> [TEXTE FOURNI]:
────
Pays-Bas : des membres critiques du SP lancent un nouveau parti
Interview avec Rick Denkers, ex-président du SP à Emmen et membre de la direction provisoire du nouveau parti Solidara. La création de Solidara a été rendue publique à la mi-septembre après l’exclusion du député Düzgün Yildirim par la direction du parti.
Rick, d’où vient cette commotion dans le parti ?
Rick Denkers : Après les élections provinciales, il est apparu que le fonctionnement interne du SP était très déficient. Un parti qui récolte 16% des voix tout en continuant à fonctionner sur base de vieilles méthodes maoïstes se heurte évidemment à des problèmes. Ces dernières années, de nombreux socialistes ont adhéré au SP sans en partager le passé. Le manque d’espace pour le débat interne les heurte de plein fouet.
Le SP est vu comme une success story par une grande partie de la gauche en Europe. Ne connaît-il pas une euphorie consécutive aux victoires électorales qui permet à la direction d’empêcher toute discussion ?
RD : Non, ce n’est pas le cas. La base du parti est composée de militants, même si le SP compte beaucoup plus de membres sur papier. Aujourd’hui, ce sont justement les militants de base qui demandent un débat dans le parti. Et la seule réponse de la direction est la répression partout où ça se produit : exclusions, suspensions, campagnes de calomnies,… Il y a en ce moment des centaines de membres, dont pas mal de mandataires élus, qui sont en train de quitter le SP. Dans ce sens, le sommet du parti se coupe de plus en plus de sa propre base.
Cet été, un groupe de membres a mis sur pied le Comité pour la Démocratisation du SP et plusieurs d’entre eux ont déjà choisi d’être actifs dans la construction d’un nouveau parti, Solidara. Quelle est la suite ?
RD : Une partie du CDSP continue la lutte pour plus de démocratie dans le parti. Ils comptent sur le congrès que le parti tiendra en novembre pour engager la discussion. D’autres oeuvrent déjà à la création d’un nouveau parti parce que nous faisons le constat qu’un SP démocratique n’est plus possible à moins de faire table rase de toute la structure actuelle du parti avant de recommencer à construire. Nous avons opté pour un nouveau parti qui se base sur les vrais principes socialistes.
Le nouveau gouvernement Balkenende – qui réunit le parti chrétien CDA et les sociaux-démocrates du PvdA (qui ont remplacé les libéraux) – a révélé ses projets pour l’année prochaine. Comment le SP et Solidara y réagissent-ils ?
────
> [PROBLÈME COURT]: Recopiez mot pour mot le passage de l'entretien sur le SP ci-dessus, à partir des mots « Cet été, un » et jusqu'aux mots « vrais principes socialistes. » inclus.
────
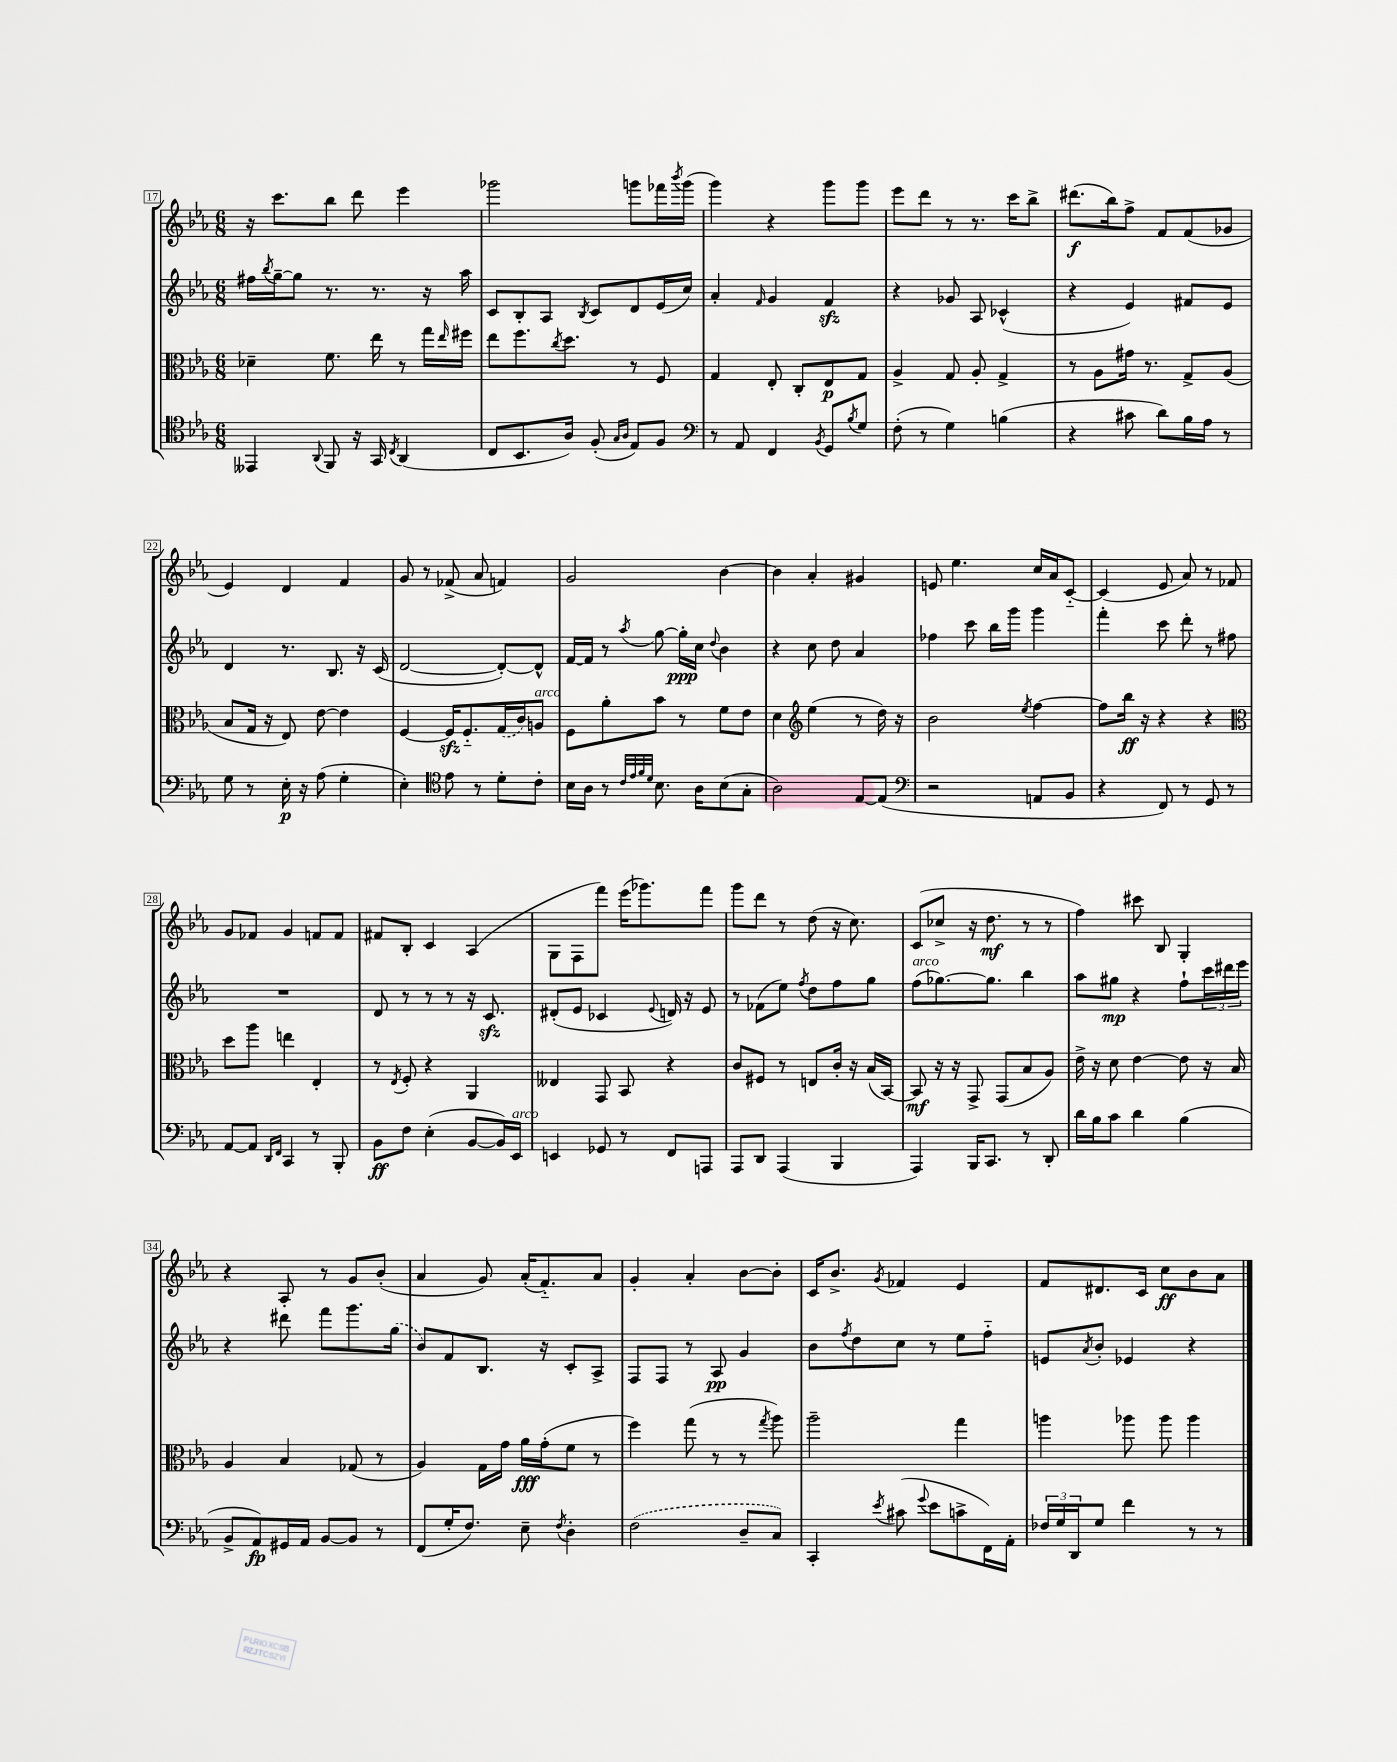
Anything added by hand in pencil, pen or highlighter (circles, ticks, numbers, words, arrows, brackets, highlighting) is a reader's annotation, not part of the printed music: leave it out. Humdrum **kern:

**kern	**kern	**kern	**kern
*staff4	*staff3	*staff2	*staff1
*clefC4	*clefC3	*clefG2	*clefG2
*k[b-e-a-]	*k[b-e-a-]	*k[b-e-a-]	*k[b-e-a-]
*M6/8	*M6/8	*M6/8	*M6/8
4EE--/	4d-~\	16ff#\LL	16r
.	.	8qbb-/	.
.	.	[16gg~\J	8.ccc\L
.	.	8gg\]J	.
8qqAA-/	.	.	.
8FF/	8.f\	8.r	8bb-\J
16r	.	.	8ddd\
16GG/	16ee-\	8.r	.
8qC/	.	.	.
(4AA-/	8r	.	4eee-\
.	16gg\LL	16r	.
.	16qqee-/	.	.
.	16ff#\JJ	16aa-\	.
=	=	=	=
8C/L	8ee-\L	8c/L	2ggg-\
8.BB-/	8.ff\	8B-'/	.
.	.	8A-/J	.
.	8qcc/	.	.
16A-/Jk)	8.dd\J	.	.
.	.	8qB-/	.
(8F'/	.	8c/L	.
16qqG/LL	.	.	.
16qqA-/JJ	.	.	.
8E-/L)	8r	8d/	8ggg\L
8F/J	8F/	(16e-/L	16fff-\L
.	.	.	8qbbb-/
.	.	16cc/JJ)	(16ggg\JJ
=	=	=	=
*clefF4	*	*	*
8r	4G/	4a-'/	4ggg\)
8AA-/	.	.	.
.	.	16qqf/	.
4FF/	8E-'/	4g/	4r
.	8C'/L	.	.
8qBB-/	.	.	.
8GG/L	8E-/	4f/	8ggg\L
8qB-/	.	.	.
8G/J	8G/J	.	8ggg\J
=	=	=	=
(8F'\	4A-^/	4r	8eee-\L
8r	.	.	8ddd\J
4G\)	8G/	8g-/	8r
.	8A-'/	8A-/	8.r
(4B\	4G^/	(4c-^^/	.
.	.	.	16ccc\LK
.	.	.	8bb-^\J
=	=	=	=
4r	8r	4r	(8.ddd#\L
.	8A-\L	.	.
.	.	.	16bb-\k)
8c#\	16g#\Jk	4e-/)	8ff^\J
.	8.r	.	.
8d\L)	.	.	8f/L
16B-\L	8G^/L	8f#/L	(8f/
16A-\JJ	.	.	.
8r	(8A-/J	8e-/J	8g-/J
=	=	=	=
8G\	8B-/L	4d/	4e-/)
8r	16G/Jk	.	.
.	16r	.	.
16E-'\	8E-/)	8.r	4d/
16r	.	.	.
(8A-\	[8e-\	.	.
.	.	8.B-/	.
4G'\	4e-\]	.	4f/
.	.	16r	.
.	.	(16c/	.
=	=	=	=
4E-'\)	[4F/	[2d/	8g/
.	.	.	8r
*clefC4	*	*	*
8e-\	16F/]LK	.	(8f-^/
.	8.F'~/	.	.
8r	.	.	8a-/
8d'\L	(16G/L	8d'/_L)	4f/)
.	16c/J)	.	.
8c'\J	8A/J	8d^^/]J	.
=	=	=	=
16B-\LL	8F\L	[16f/LL	2g/
16A-\JJ	.	16f/]JJ	.
8r	8a-'\	8r	.
32qqc/LLL	.	.	.
32qqe-/	.	.	.
32qqf/	.	.	.
32qqd/JJJ	.	8qaa-/	.
8.B-\	8b-\J	[8gg\	.
.	8r	16gg'\]LL	.
16A-\LK	.	16cc\JJ	.
.	.	8qqdd/	.
(8B-\	8f\L	4b-\	[4b-\
8G'\J	8e-\J	.	.
=	=	=	=
2A-\)	4d\	4r	4b-\]
*	*clefG2	*	*
.	(4ee-\	8cc\	4a-'/
.	.	8dd\	.
[8E-/L	8r	4a-/	4g#/
(8E-/]J	16dd\)	.	.
.	16r	.	.
=	=	=	=
*clefF4	*	*	*
2r	2b-\	4ff-\	8e/
.	.	.	4.ee-\
.	.	8ccc\	.
.	.	16bb-\LL	.
.	.	16ggg\JJ	.
.	8qee-/	.	.
8AA/L	[4ff\	4ggg\	16cc/LL
.	.	.	16a-/J
8BB-/J	.	.	[8c'~/J
=	=	=	=
4r	8ff\]L	4fff'\	(4c/]
.	16bb-\Jk	.	.
.	16r	.	.
8FF/)	4r	8ccc\	8e-/
8r	.	8ddd'\	8a-/)
8GG/	4r	8r	8r
8r	.	8ff#\	8f-/
=	=	=	=
*	*clefC3	*	*
[8AA-/L	8dd\L	2.r	8g/L
8AA-/]J	8aa-\J	.	8f-/J
16qqDD/LL	.	.	.
16qqFF/JJ	.	.	.
4CC/	4ee\	.	4g/
8r	4E-'/	.	8f/L
8BBB-'/	.	.	8f/J
=	=	=	=
8BB-\L	8r	8d/	8f#/L
.	8qE-/	.	.
8F\J	8F'/	8r	8B-'/J
(4E-'\	4r	8r	4c/
.	.	8r	.
[8BB-/L	4AA-/	16r	(4A-/
.	.	8.c/	.
16BB-/]L)	.	.	.
16EE-/JJ	.	.	.
=	=	=	=
4EE/	4E--/	(8d#'/L	8G\L
.	.	8e-/J	8F\
8GG-/	8GG/	4c-/	8fff\J)
8r	8BB-/	.	(16eee-\LK
.	.	.	8.ggg-\)
.	.	8qqe-/	.
8FF/L	4r	16d/)	.
.	.	16r	.
8AAA/J	.	8e-/	8fff\J
=	=	=	=
8AAA-/L	8c/L	8r	8ggg\L
8DD/J	8F#/J	(8f-\L	8ddd\J
(4AAA-/	8r	8ee-\J)	8r
.	.	8qff/	.
.	8E/L	8dd\L	(8dd\
4BBB-/	16c'/Jk	8ff\	16r
.	16r	.	8.cc\)
.	(16B-/LL	8gg\J	.
.	[16BB-/JJ)	.	.
=	=	=	=
4AAA-/)	8BB-/]	(8ff\L	(8c/L
.	16r	[8.gg-\)	8cc-^/J
.	16r	.	.
16BBB-/LK	8GG^/	.	16r
8.CC/J	.	8.gg-\]J	8.dd\
.	(8GG/L	.	.
8r	8B-/	4bb-\	8r
8DD'/	8A-/J)	.	8r
=	=	=	=
16d\LL	16e-^\	8aa-\L	4ff\)
16B-\J	16r	.	.
8c\J	8d\	8gg#\J	.
4d\	[4e-\	4r	8ccc#\
.	.	.	8B-/
(4B-\	8e-\]	8ff`\L	4G'/
.	16r	24ccc\L	.
.	.	24ddd#\	.
.	16B-/	.	.
.	.	24eee-\JJ	.
=	=	=	=
8BB-^/L	4A-/	4r	4r
8AA-/)	.	.	.
16GG#/L	4B-/	8ddd#\	8A-'/
16AA-/JJ	.	.	.
[8BB-/L	.	8fff\L	8r
8BB-/]J	(8G-/	8.ggg\	8g/L
8r	8r	.	(8b-'/J
.	.	(16gg\Jk	.
=	=	=	=
(8FF/L	4A-/)	8b-/L)	4a-/
16G'/K	.	8f/	.
8.F/J)	.	.	.
.	16G\LL	8.B-/J	8g/)
.	16g\JJ	.	.
8E-~\	16a-\LL	.	(16a-'/LK
.	(16g'\J	16r	8.f'~/)
8qF/	.	.	.
4D'\	8f\J	8c'/L	.
.	8r	8A-^/J	8a-/J
=	=	=	=
(2F\	4ff\)	8F/L	4g'/
.	.	8F/J	.
.	(8gg\	8r	4a-'/
.	8r	8A-/	.
8D~/L	8r	4g/	[8b-\L
.	8qgg/	.	.
8C/J)	8aa-\)	.	8b-'\]J
=	=	=	=
4CC'/	2aa-~\	8b-\L	16c/LK
.	.	.	8.b-^/J
.	.	8qff/	.
.	.	8dd\	.
8qe-/	.	.	8qg/
(8c#\	.	8cc\J	4f-/
8qqg/	.	.	.
8e-\L	.	8r	.
8c^\	4gg\	8ee-\L	4e-/
16FF\L)	.	8ff'~\J	.
16AA-'\JJ	.	.	.
=	=	=	=
24F-/LL	4aa\	8e/L	8f/L
24G/	.	.	.
24DD/J	.	.	.
.	.	8qa-/	.
8G/J	.	8b-'/J	8.d#/
4f\	8aa-\	4e-/	.
.	.	.	16c/Jk
.	8aa-\	.	8cc\L
8r	4aa-\	4r	8b-\
8r	.	.	8a-\J
==	==	==	==
*-	*-	*-	*-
────
> [RÉSULTAT OBTENU]:
Cet été, un groupe de membres a mis sur pied le Comité pour la Démocratisation du SP et plusieurs d’entre eux ont déjà choisi d’être actifs dans la construction d’un nouveau parti, Solidara. Quelle est la suite ?
RD : Une partie du CDSP continue la lutte pour plus de démocratie dans le parti. Ils comptent sur le congrès que le parti tiendra en novembre pour engager la discussion. D’autres oeuvrent déjà à la création d’un nouveau parti parce que nous faisons le constat qu’un SP démocratique n’est plus possible à moins de faire table rase de toute la structure actuelle du parti avant de recommencer à construire. Nous avons opté pour un nouveau parti qui se base sur les vrais principes socialistes.